Demikian salinan dari selebaran yang berisi himbauan dari kaum ulama Minangkabau untuk melakukan perang fi sabilillah melawan Belanda menyusul dilancarkannya agresi militer oleh bekas bangsa penjajah itu terhadap negara Republik Indonesia yang masih bayi merah itu.

Dokumen ini mengungkapkan peram ulama Sumatera Barat dalam menggerakkan massa melawan decolonisatieoorlog yang dilancarkan Belanda di Indonesia. Sejarah telah mencatat bahwa massa rakyat – besar, kecil, tua, muda, lelaki, perempuan – dengan gagah berani maju ke depan menghadang peluru-peluru tentara Belanda.  Ribuan kesuma bangsa gugur di medan perang itu.

Seperti halnya lima pahlawan nasional baru yang ditetapkan berdasarkan Kepres 116/TK Tahun 2015 (Bernard Willem Lapian, Mas Iman, Komjen Pol Moehamad Jasin, I Gusti Ngurah Made Jelantik, dan Ki Bagus Hadikusumo), Sech/Syekh Djamil Djambek dan kawan-kawannya, dan juga seluruh rakyat Sumatera Barat yang sudah berjuang melawan agresi Belanda, dengan mengorbankan harta, benda, dan nyawa mereka, adalah pahlawan bagi bangsa dan negara ini.

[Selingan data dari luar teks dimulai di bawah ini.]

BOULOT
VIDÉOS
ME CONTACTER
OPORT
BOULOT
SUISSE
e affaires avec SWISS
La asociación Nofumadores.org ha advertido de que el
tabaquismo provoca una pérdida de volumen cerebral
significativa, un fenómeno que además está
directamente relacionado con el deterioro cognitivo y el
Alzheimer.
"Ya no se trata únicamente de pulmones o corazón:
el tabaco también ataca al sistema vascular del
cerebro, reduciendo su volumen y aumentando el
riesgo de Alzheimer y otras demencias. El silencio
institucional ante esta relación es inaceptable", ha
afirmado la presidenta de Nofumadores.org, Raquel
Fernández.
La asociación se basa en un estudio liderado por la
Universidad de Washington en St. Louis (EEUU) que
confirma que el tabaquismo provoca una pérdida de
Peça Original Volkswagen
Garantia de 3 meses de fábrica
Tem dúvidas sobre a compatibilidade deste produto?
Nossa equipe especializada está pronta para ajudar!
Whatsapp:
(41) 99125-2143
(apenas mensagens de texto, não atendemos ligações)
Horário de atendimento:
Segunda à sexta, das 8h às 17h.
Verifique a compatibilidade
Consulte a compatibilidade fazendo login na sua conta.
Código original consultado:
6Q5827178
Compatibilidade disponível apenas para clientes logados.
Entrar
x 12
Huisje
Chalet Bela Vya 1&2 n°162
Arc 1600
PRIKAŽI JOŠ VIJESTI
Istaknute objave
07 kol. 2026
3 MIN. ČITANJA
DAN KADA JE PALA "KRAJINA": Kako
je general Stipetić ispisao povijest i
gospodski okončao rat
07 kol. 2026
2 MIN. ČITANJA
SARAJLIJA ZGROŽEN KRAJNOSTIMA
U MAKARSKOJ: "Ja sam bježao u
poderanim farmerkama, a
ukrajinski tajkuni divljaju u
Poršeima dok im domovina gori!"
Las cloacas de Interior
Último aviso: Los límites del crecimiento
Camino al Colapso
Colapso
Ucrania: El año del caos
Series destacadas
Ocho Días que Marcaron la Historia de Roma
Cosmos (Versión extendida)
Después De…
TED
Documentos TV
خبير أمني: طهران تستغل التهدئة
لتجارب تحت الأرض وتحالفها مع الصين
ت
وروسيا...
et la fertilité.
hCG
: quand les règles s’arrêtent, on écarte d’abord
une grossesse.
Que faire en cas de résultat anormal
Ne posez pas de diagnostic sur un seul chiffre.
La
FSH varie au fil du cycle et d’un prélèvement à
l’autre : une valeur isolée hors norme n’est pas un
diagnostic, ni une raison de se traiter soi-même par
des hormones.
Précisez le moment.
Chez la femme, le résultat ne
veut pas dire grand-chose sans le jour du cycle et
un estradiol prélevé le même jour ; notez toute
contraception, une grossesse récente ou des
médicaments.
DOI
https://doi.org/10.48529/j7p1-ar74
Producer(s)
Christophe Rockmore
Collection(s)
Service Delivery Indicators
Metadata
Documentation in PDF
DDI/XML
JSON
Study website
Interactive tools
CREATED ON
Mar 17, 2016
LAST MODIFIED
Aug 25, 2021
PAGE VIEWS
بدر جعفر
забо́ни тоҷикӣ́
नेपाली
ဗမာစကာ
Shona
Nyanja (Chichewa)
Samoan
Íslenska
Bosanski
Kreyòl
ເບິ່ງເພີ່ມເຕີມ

Mereka semua telah tiada: jiwa-jiwa yang telah “melayang untuk kemerdekaan, kemenangan, dan harapan”. Dan seperti kata Chairil Anwar lagi: mereka “tidak lagi bisa berkata”, “tapi adalah kepunyaan” kita. “Kenang, kenanglah” mereka. Sebisamu!